_Text extract_
⁂

This is such a weird thread. The question was essentially about optimization having diminishing returns at some point. Yes, we can spend 10,000 dev hours getting another 50ms off the start time because that's respecting the user's time... but if nobody is going to leave because of that extra time, why not do something else with that labor?


Yes, and specifically because I believe startup time to be a rare occurrence when using an app.

According to a talk I found [here](https://developer.apple.com/videos/play/wwdc2019/423/): there are three types of launches; cold, warm, and hot. Warm is what's typically profiled and occurs when the app has been run at least once but has been closed since, while hot launches are what occur when bringing an app to the foreground. I assume warm launches are what are being profiled.

I don't have any statistics, but my observation is that most people do not exit out of apps and instead just background them, which suggests warm launches are relatively rare if my understanding of which state triggers which type of launch is correct.


There are also prewarm launches, where iOS goes through part of the launch path on your behalf when it thinks you are likely to use the app.


Apps get killed when memory runs low so it gets cold starts after a day or less depending on usage.


Slow enough to notice is slow enough to annoy somebody out there. Yes certainly there are diminishing returns, but if you can be noticeably faster than your competitors, that makes a really good impression.


It’s a weird thread and not comparable in any meaningful way. Latency to actions performed multiple times per second to a one shot event is not useful due to it being an entirely different context.


Ok, maybe I misrepresented what a good threshold is. I certainly don't expect developers anywhere to target "minimum viable load time". But the comment I was responding to was totally off the mark, so I was explaining that.


> I certainly don't expect developers anywhere to target "minimum viable load time".

Is this not the job of your performance team?


You misunderstand. I said target, meaning their goal would be the slowest time they could get away with. That is not an acceptable goal; an app should be faster than that.

⁂

_Dataset content_
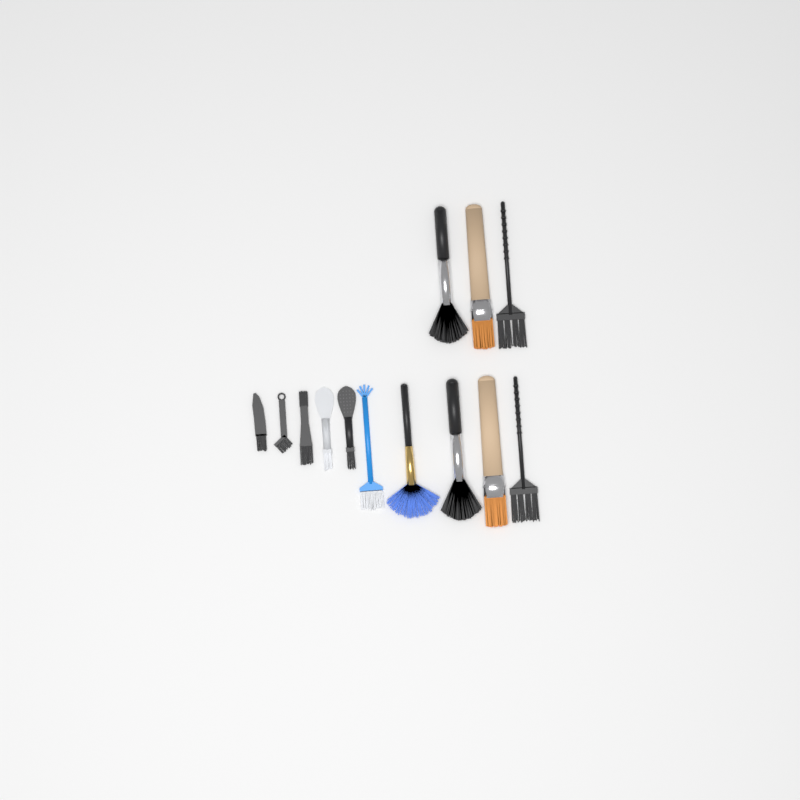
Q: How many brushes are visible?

⁂

_Task list_
**a.** From the thread on app startup time above, output the passage from "Yes, and specifically" up to and including "are being profiled." word for word.
**b.** Condense the paragraph of the app startup time thread that begins "According to a talk I found" into a short bulleted list that keeps its main facts.

_Solved problems_
**a.**
Yes, and specifically because I believe startup time to be a rare occurrence when using an app.

According to a talk I found [here](https://developer.apple.com/videos/play/wwdc2019/423/): there are three types of launches; cold, warm, and hot. Warm is what's typically profiled and occurs when the app has been run at least once but has been closed since, while hot launches are what occur when bringing an app to the foreground. I assume warm launches are what are being profiled.

**b.**
- A talk describes three types of launches: cold, warm, and hot.
- Warm launches happen when the app has been run at least once but has been closed since, and they are what is typically profiled.
- Hot launches happen when an app is brought to the foreground.
- The writer assumes warm launches are the ones being profiled.